— Assignment —
Every record below is to be repeated exactly, with the pictures left out.

** Opening Available records block **

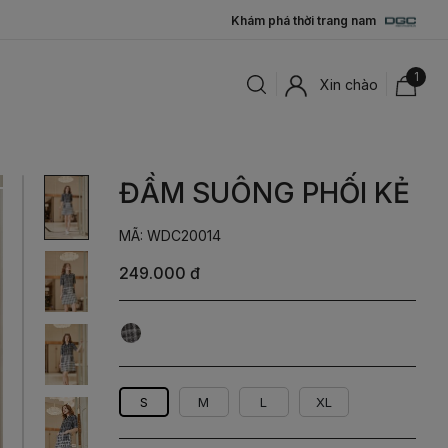
Khám phá thời trang nam
1
Xin chào
ĐẦM SUÔNG PHỐI KẺ
MÃ: WDC20014
249.000 đ
Kẻ
Đen
Trắng
S
M
L
XL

** Closing Available records block **

— Final answer —
Khám phá thời trang nam
1
Xin chào
ĐẦM SUÔNG PHỐI KẺ
MÃ: WDC20014
249.000 đ
Kẻ
Đen
Trắng
S
M
L
XL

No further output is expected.